By Morgan Chalfant - 03-31-17 06:00 AM EDT
Lawmakers are taking a second stab at legislation that would reorganize the Department of Homeland Security's cybersecurity efforts with the goal of bolstering its cyber operations in the face of evolving threats.
A House panel with oversight of DHS is getting ready to again consider legislation that would consolidate the department's cyber efforts under one operational agency.
Rep. Michael McCaul (R-Texas), chairman of the House Homeland Security Committee, has pushed to replace the National Protection and Programs Directorate (NPPD) with a new agency at DHS to handle cyber. While legislation that would have accomplished that advanced out of the committee last year, it never received a floor vote.
McCaul's committee recently submitted new draft legislation to DHS that would reorganize the NPPD, an aide told The Hill this week. The committee expects to hear back from the Trump administration soon on the proposed language and plans to move on the bill in the coming weeks, the aide said.
McCaul has repeatedly emphasized his intention to pursue the legislation in recent weeks, describing it as necessary to bolster DHS's cybersecurity defenses.
"This committee will be moving legislation soon to create a stronger, consolidated cybersecurity agency at the Department of Homeland Security. This proposal will elevate the cybersecurity mission at DHS and further enhance cyber operations, including those to more effectively secure federal networks," McCaul said at a Tuesday subcommittee hearing on the department's work to secure federal networks.
"This will help us step up our cyber defense efforts and attract top talent, and we have already begun to work with DHS and others to make that a reality," he said.
DHS would not comment on the pending legislation when contacted by The Hill.
It is unclear whether the new draft legislation is different from the bill introduced by McCaul last year.
The previous legislation would have renamed NPPD the Cybersecurity and Infrastructure Protection Agency, making the new organization the department's lead on national efforts to "protect and enhance the security and resilience" of the country's cyber and critical infrastructure.
The legislation also would have established a director of national cybersecurity to spearhead DHS's cyber and critical infrastructure protection efforts.
The reorganization efforts were a source of tension between Congress and the department under the Obama administration. A 2015 internal restructuring proposal leaked to the media prompted criticism from lawmakers, who charged that the agency was moving forward on reorganization without first informing Congress.
There has been plenty of focus on DHS's cyber operations on Capitol Hill in recent weeks, as lawmakers have looked to plot a way forward for the agency to improve the nation's defenses against cyber threats.

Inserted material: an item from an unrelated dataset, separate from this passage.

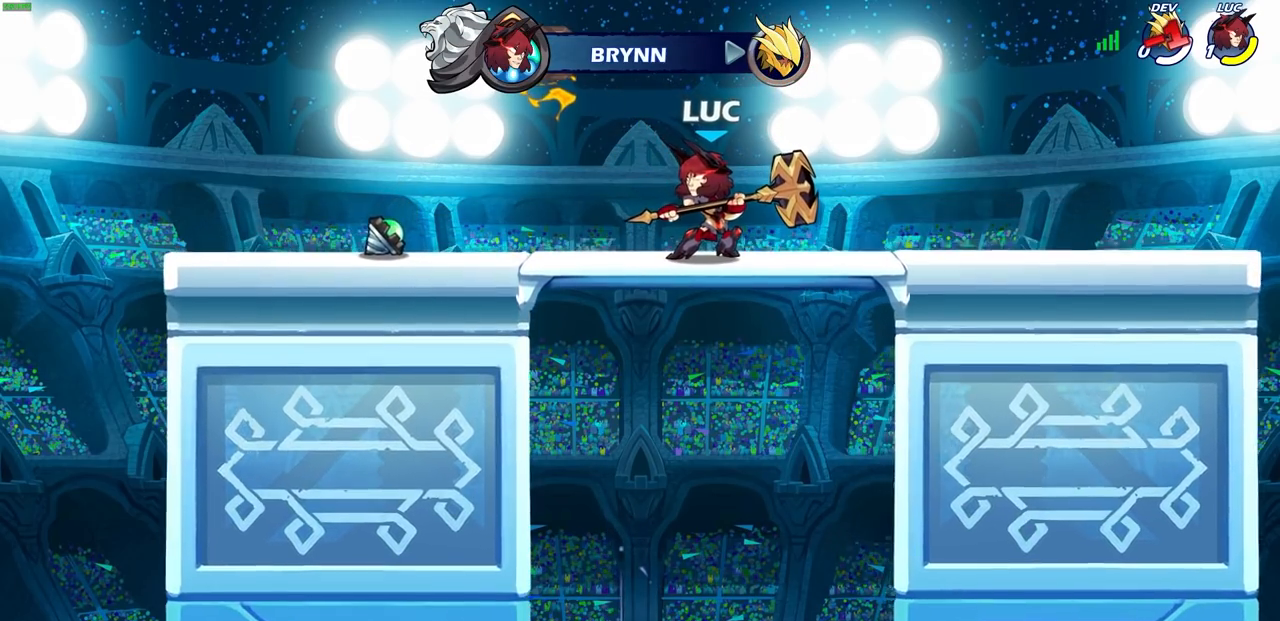
{"buttons": [], "left_stick": "center", "right_stick": "center", "events": []}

The Trump' administration has signaled that it wants to invest in DHS to defend the federal government's networks and protect critical infrastructure, roughly 85 percent of which is operated by the private sector.
The fiscal year 2018 federal budget blueprint released by the White House in March allocates $1.5 billion for DHS to safeguard federal networks and critical infrastructure from cyberattacks.
While Congress often ignores presidential budget requests, the proposal signals the White House's desire to prioritize funding for DHS on cyber and deepen information sharing between the public and private sector on cybersecurity.
"This is actually a pretty big year in terms of planning and spending and the future of cyber at DHS," James Norton, former deputy assistant undersecretary at DHS during the George W. Bush administration, told The Hill. "Finally, you're going to have some decisions on the Hill and within the administration to move the ball forward and for DHS to grow up and be an adult at the table on cyber."
Norton said of a prospective DHS reorganization, "Realistically, you're probably looking at a 24-month process."
At the same time, the new administration has also signaled that it will ramp up the U.S. military's defensive and offensive cyber capabilities. Lawmakers including McCaul, however, have stressed the need for DHS to take the civilian lead on cyber.
DHS, headed by Secretary John Kelly under the new administration, has been off to a slow start on cyber. A department official acknowledged on Tuesday that it missed a deadline for submitting a new cybersecurity strategy to Congress, as mandated by defense policy legislation signed by former President Obama in December.
"We are working very hard on it, and this is something that we recognize as critical to our success and the next evolution for DHS cybersecurity," Jeanette Manfra, the DHS cybersecurity official, told members of McCaul's committee.